Ini salah satu atraksi yang tidak terpikirkan sebelum dapet kupon dari Osaka pass. Siapa sangka kalau replika kapal Christoper Colombus ternyata eksis di Osaka. Saya langsung meluncur saja dari Osaka Jo menuju Kaiyukan Aquarium tempat dimana kapal ini berlabuh. Tempat ini merupakan tempat wisata keluarga, jadi banyak anak-anak. Apalagi saya datang bertepatan dengan Festival Obon, bagi orang Jepang juga liburan.

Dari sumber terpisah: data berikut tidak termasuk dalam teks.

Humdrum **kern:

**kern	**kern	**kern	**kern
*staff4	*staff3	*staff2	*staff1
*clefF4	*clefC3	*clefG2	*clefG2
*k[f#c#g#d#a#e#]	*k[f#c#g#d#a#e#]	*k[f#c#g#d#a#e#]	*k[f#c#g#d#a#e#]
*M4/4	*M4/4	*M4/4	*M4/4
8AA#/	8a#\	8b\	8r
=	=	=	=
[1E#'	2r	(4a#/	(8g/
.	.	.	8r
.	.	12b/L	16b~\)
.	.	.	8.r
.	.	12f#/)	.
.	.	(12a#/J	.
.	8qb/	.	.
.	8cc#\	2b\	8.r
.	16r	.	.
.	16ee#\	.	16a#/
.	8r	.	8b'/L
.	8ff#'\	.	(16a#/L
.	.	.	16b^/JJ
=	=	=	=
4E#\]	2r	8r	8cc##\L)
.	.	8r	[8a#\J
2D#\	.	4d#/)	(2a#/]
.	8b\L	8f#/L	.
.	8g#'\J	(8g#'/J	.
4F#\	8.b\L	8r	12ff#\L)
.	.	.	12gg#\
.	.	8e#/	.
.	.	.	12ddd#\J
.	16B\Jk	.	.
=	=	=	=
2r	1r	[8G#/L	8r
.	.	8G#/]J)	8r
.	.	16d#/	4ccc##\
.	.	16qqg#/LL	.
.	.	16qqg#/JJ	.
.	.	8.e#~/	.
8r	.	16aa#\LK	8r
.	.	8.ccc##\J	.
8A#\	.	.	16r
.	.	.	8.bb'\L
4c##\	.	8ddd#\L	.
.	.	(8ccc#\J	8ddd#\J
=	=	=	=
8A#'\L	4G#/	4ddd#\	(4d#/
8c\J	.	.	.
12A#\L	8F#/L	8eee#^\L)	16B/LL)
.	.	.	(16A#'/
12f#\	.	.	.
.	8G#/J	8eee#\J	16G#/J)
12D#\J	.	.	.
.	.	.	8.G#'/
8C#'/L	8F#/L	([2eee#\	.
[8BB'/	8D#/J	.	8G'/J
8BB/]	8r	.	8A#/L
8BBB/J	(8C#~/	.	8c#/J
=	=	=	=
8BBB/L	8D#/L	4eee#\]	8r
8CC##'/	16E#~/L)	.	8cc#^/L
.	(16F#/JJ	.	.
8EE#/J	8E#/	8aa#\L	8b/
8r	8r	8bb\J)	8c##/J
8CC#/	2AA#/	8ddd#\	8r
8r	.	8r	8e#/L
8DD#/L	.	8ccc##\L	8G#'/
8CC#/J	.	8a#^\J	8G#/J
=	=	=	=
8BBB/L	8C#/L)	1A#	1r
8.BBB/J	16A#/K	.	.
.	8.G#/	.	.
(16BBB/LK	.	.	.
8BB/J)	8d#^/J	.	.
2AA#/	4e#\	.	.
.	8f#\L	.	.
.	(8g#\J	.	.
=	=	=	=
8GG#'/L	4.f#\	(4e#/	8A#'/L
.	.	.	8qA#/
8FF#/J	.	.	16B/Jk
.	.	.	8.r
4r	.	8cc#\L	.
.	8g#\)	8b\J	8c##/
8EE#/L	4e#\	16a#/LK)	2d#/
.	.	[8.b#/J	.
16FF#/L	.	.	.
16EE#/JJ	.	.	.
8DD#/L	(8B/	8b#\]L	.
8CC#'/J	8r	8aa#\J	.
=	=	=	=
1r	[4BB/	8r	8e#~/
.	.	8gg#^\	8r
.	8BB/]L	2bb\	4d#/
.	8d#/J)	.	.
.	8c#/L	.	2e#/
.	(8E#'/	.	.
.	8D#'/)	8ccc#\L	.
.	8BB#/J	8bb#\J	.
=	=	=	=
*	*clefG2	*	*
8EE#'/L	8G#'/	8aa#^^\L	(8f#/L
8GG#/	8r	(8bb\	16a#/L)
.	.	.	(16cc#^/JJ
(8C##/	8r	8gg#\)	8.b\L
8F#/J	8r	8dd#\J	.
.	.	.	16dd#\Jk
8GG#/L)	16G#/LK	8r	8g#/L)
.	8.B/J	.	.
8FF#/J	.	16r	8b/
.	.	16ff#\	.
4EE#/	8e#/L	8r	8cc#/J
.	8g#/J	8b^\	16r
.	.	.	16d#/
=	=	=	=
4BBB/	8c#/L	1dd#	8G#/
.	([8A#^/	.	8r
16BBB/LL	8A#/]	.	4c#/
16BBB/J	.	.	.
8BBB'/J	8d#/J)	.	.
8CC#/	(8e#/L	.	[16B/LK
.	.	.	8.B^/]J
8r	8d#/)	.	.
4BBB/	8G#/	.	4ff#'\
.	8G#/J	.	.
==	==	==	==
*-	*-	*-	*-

Perahu ini memiliki desain yang apik, sehingga kesan kapal Colombus cukup mengena. Cuman perjalananya hanya sekitar 30 menit saja, melihat pemandangan Osaka dari laut. Kapal ini juga melewati betapa ramainya pelabuhan di sini.

Dotonburi River Cruise

Dotonbori Cruise
Ketika hari sudah mulai meninggalkan matahari, bangunan di sekitar sungai Dotonbori mulai terang benderang. Tidak jauh dari Namba Station, saya berjalan untuk menaiki kapal yang menyusuri sungai ini. Menurut saya ini adalah pengalaman terbaik untuk mengenal kota Osaka. Perjalanan selama 20 menit ini dipandu dengan ala semangat Jepang yang tidak saya mengerti. Mungkin menceritakan sejarahnya atau tempat-tampat yang direkomendasikan. Dan tidak terlewatkan yaitu lampu neon Glico yang menjadi simbol Osaka.